Yes this is kinda my point.
Instead of having a few projects/org, it's a constellation of packages too small, it's impossible to know who you depend on when adding a dependency.
> Why even reduce an easy to exploit attack surface when there could be holes elsewhere?! Because, you know, it makes things much more secure even if imperfect.
I'm still trying to calibrate my take on this view.
If attacks are randomly chosen from the set of all potential vulnerabilities, without the attacker knowing which ones had been patched, then that logic clearly makes sense.
But in an adversarial situation where the attacker can guess which vulnerabilities you still have unpatched, or can try many different attack vectors, then having already patched some other vulnerabilities doesn't matter so much.
Given that we don't know what Tim will be working on at Anthropic, given his history of commitment to open source, it seems a bit early to say he's stopped being an OSS developer just because he's changed jobs.
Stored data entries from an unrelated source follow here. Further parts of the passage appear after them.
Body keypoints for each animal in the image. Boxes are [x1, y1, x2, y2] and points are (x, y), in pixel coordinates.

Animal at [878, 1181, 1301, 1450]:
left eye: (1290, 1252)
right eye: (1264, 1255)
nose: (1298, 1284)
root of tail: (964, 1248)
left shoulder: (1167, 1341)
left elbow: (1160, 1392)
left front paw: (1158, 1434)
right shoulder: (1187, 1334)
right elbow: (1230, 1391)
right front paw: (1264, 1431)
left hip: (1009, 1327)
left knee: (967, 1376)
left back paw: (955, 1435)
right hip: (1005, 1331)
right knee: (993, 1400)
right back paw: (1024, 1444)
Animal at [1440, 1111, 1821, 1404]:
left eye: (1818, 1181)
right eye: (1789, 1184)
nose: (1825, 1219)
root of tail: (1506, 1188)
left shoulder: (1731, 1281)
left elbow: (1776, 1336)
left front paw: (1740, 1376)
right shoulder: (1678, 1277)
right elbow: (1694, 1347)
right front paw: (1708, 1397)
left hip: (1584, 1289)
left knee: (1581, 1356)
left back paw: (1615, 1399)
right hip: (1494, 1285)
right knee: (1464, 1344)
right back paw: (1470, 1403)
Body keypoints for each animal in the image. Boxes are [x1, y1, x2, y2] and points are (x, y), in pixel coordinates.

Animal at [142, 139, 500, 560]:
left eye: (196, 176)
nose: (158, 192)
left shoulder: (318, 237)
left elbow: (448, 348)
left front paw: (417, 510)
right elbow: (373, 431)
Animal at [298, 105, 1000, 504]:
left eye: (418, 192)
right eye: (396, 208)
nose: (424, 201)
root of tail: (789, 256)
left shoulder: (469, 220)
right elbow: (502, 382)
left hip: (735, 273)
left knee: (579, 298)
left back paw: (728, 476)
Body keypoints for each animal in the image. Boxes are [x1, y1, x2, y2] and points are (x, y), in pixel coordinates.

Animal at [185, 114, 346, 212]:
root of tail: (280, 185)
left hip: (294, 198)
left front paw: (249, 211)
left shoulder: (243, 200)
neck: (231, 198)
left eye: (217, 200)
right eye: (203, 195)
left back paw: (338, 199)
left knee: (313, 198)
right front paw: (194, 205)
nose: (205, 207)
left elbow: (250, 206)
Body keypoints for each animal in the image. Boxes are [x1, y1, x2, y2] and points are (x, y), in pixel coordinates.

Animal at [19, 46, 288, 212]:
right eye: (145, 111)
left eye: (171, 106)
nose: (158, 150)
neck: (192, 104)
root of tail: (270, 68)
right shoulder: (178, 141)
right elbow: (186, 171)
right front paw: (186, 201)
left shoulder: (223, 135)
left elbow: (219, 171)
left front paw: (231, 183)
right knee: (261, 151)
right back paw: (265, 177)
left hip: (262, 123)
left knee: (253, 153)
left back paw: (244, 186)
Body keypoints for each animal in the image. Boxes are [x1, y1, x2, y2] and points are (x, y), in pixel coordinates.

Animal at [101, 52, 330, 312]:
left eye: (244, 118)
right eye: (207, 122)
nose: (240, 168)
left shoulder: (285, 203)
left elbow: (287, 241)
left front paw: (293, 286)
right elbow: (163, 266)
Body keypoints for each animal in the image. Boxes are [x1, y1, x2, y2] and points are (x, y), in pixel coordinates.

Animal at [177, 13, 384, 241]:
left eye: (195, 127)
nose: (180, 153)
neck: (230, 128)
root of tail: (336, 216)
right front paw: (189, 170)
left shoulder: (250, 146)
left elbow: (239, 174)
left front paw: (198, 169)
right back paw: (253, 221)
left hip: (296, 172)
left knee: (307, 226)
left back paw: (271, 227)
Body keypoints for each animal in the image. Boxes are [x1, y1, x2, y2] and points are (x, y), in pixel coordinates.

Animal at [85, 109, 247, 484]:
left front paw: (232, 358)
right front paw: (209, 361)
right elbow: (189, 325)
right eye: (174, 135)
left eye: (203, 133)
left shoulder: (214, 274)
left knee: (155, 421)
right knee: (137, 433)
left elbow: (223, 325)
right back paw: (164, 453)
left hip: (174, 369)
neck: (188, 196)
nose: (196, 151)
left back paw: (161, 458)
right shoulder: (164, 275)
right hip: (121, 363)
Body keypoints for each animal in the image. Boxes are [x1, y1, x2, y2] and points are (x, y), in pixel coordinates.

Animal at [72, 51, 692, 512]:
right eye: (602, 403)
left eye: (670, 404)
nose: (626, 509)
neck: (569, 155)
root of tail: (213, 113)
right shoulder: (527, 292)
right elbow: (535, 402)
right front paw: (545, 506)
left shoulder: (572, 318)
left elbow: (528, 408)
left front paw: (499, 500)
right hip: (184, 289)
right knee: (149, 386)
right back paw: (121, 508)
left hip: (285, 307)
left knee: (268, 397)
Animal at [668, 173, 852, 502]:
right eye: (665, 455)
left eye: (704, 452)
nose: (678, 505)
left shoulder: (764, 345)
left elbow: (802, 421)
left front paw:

Anthropic has done a lot for open source, specifically giving Mozilla access to Mythos to patch Firefox before they release it to the world.
> Anthropic has done a lot for open source, specifically giving Mozilla access to Mythos to patch Firefox before they release it to the world.
So generous, helping fix the problem they created. The fire department who went around setting fires.
To be clear, i’m not coming for Tim, or anyone else who moved from OSS to closed when it was the right choice for them. Get paid! I have written code for pay and for free - getting paid is nicer. But anthropic isn’t exactly a bastion of open source community, and my default assumption is anybody who joins a massive frontier llm company will be working on closed source projects.